_Task goal_.
Pull out every line of the entries below and reproduce each one word for word.
-- START OF Extracted entries --
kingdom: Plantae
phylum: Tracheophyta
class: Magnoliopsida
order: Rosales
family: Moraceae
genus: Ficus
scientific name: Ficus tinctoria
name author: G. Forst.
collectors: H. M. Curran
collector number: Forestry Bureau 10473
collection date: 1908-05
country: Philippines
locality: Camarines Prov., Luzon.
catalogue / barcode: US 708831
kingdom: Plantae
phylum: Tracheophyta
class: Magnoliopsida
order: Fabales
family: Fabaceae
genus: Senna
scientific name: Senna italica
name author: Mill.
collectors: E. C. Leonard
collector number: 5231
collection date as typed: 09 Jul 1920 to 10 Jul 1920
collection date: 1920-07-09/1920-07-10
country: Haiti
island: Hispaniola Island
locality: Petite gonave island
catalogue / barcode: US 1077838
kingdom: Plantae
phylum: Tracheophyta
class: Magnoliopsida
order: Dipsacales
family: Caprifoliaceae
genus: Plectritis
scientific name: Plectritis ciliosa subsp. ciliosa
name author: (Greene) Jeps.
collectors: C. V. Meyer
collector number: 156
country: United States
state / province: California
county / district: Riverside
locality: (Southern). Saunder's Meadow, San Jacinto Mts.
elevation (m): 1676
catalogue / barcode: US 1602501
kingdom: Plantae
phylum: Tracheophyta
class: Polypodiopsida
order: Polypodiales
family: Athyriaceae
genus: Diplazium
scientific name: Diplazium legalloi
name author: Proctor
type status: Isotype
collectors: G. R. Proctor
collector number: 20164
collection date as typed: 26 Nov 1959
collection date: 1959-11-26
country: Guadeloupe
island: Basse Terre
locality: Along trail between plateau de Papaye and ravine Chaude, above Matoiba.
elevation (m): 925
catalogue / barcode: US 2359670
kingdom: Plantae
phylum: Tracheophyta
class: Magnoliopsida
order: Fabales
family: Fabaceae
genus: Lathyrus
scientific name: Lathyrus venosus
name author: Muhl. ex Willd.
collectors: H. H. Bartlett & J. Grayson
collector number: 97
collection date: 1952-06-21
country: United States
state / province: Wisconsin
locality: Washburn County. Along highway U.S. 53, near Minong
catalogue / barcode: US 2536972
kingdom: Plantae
-- END OF Extracted entries --
_Answer_.
kingdom: Plantae
phylum: Tracheophyta
class: Magnoliopsida
order: Rosales
family: Moraceae
genus: Ficus
scientific name: Ficus tinctoria
name author: G. Forst.
collectors: H. M. Curran
collector number: Forestry Bureau 10473
collection date: 1908-05
country: Philippines
locality: Camarines Prov., Luzon.
catalogue / barcode: US 708831
kingdom: Plantae
phylum: Tracheophyta
class: Magnoliopsida
order: Fabales
family: Fabaceae
genus: Senna
scientific name: Senna italica
name author: Mill.
collectors: E. C. Leonard
collector number: 5231
collection date as typed: 09 Jul 1920 to 10 Jul 1920
collection date: 1920-07-09/1920-07-10
country: Haiti
island: Hispaniola Island
locality: Petite gonave island
catalogue / barcode: US 1077838
kingdom: Plantae
phylum: Tracheophyta
class: Magnoliopsida
order: Dipsacales
family: Caprifoliaceae
genus: Plectritis
scientific name: Plectritis ciliosa subsp. ciliosa
name author: (Greene) Jeps.
collectors: C. V. Meyer
collector number: 156
country: United States
state / province: California
county / district: Riverside
locality: (Southern). Saunder's Meadow, San Jacinto Mts.
elevation (m): 1676
catalogue / barcode: US 1602501
kingdom: Plantae
phylum: Tracheophyta
class: Polypodiopsida
order: Polypodiales
family: Athyriaceae
genus: Diplazium
scientific name: Diplazium legalloi
name author: Proctor
type status: Isotype
collectors: G. R. Proctor
collector number: 20164
collection date as typed: 26 Nov 1959
collection date: 1959-11-26
country: Guadeloupe
island: Basse Terre
locality: Along trail between plateau de Papaye and ravine Chaude, above Matoiba.
elevation (m): 925
catalogue / barcode: US 2359670
kingdom: Plantae
phylum: Tracheophyta
class: Magnoliopsida
order: Fabales
family: Fabaceae
genus: Lathyrus
scientific name: Lathyrus venosus
name author: Muhl. ex Willd.
collectors: H. H. Bartlett & J. Grayson
collector number: 97
collection date: 1952-06-21
country: United States
state / province: Wisconsin
locality: Washburn County. Along highway U.S. 53, near Minong
catalogue / barcode: US 2536972
kingdom: Plantae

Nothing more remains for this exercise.